= Information provided =
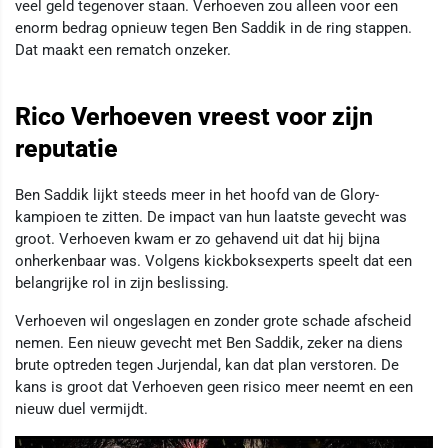
veel geld tegenover staan. Verhoeven zou alleen voor een
enorm bedrag opnieuw tegen Ben Saddik in de ring stappen.
Dat maakt een rematch onzeker.
Rico Verhoeven vreest voor zijn
reputatie
Ben Saddik lijkt steeds meer in het hoofd van de Glory-
kampioen te zitten. De impact van hun laatste gevecht was
groot. Verhoeven kwam er zo gehavend uit dat hij bijna
onherkenbaar was. Volgens kickboksexperts speelt dat een
belangrijke rol in zijn beslissing.
Verhoeven wil ongeslagen en zonder grote schade afscheid
nemen. Een nieuw gevecht met Ben Saddik, zeker na diens
brute optreden tegen Jurjendal, kan dat plan verstoren. De
kans is groot dat Verhoeven geen risico meer neemt en een
nieuw duel vermijdt.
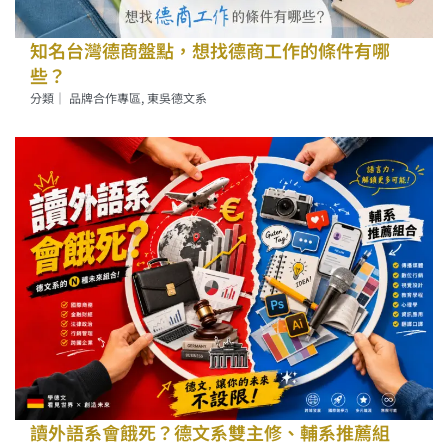
知名台灣德商盤點，想找德商工作的條件有哪
些？
分類｜
品牌合作專區
,
東吳德文系
讀外語系會餓死？德文系雙主修、輔系推薦組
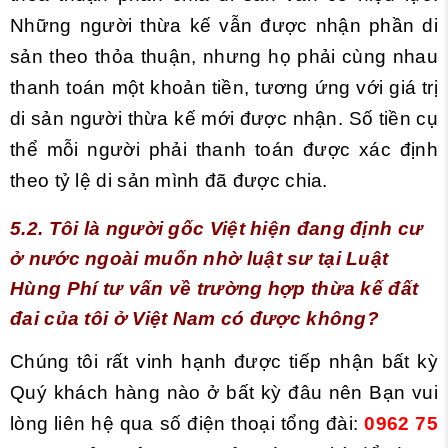
Những người thừa kế vẫn được nhận phần di
sản theo thỏa thuận, nhưng họ phải cùng nhau
thanh toán một khoản tiền, tương ứng với giá trị
di sản người thừa kế mới được nhận. Số tiền cụ
thể mỗi người phải thanh toán được xác định
theo tỷ lệ di sản mình đã được chia.
5.2.
Tôi là người gốc Việt hiện đang định
cư
ở nước ngoài muốn nhờ luật sư tại Luật
Hùng Phí tư vấn về trường hợp thừa kế đất
đai của tôi ở Việt Nam có được không?
Chúng tôi rất vinh hạnh được tiếp nhận bất kỳ
Quý khách hàng nào ở bất kỳ đâu nên Bạn vui
lòng liên hệ qua số điện thoại tổng đài:
0962 75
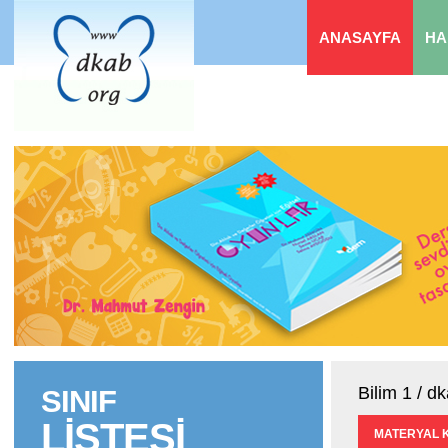
ANASAYFA
HA
Bilim 1 / d
SINIF
LİSTESİ
MATERYAL 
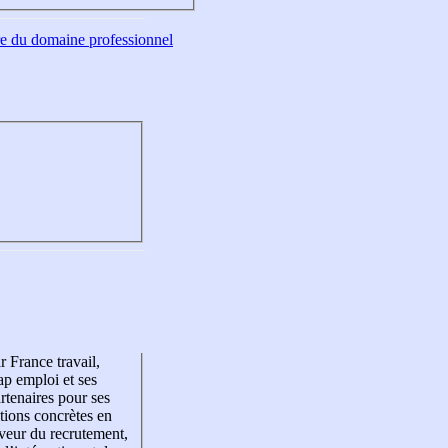
tre du domaine professionnel
r France travail,
p emploi et ses
rtenaires pour ses
tions concrètes en
veur du recrutement,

= Problem requirements =
Could you transcribe exactly the lines running from the one with "thanh toán một" to the final line of the material above, both included, with no pictures?

= Result of the exercise =
thanh toán một khoản tiền, tương ứng với giá trị
di sản người thừa kế mới được nhận. Số tiền cụ
thể mỗi người phải thanh toán được xác định
theo tỷ lệ di sản mình đã được chia.
5.2.
Tôi là người gốc Việt hiện đang định
cư
ở nước ngoài muốn nhờ luật sư tại Luật
Hùng Phí tư vấn về trường hợp thừa kế đất
đai của tôi ở Việt Nam có được không?
Chúng tôi rất vinh hạnh được tiếp nhận bất kỳ
Quý khách hàng nào ở bất kỳ đâu nên Bạn vui
lòng liên hệ qua số điện thoại tổng đài:
0962 75
ANASAYFA
HA
Bilim 1 / d
SINIF
LİSTESİ
MATERYAL 
tre du domaine professionnel
r France travail,
p emploi et ses
rtenaires pour ses
tions concrètes en
veur du recrutement,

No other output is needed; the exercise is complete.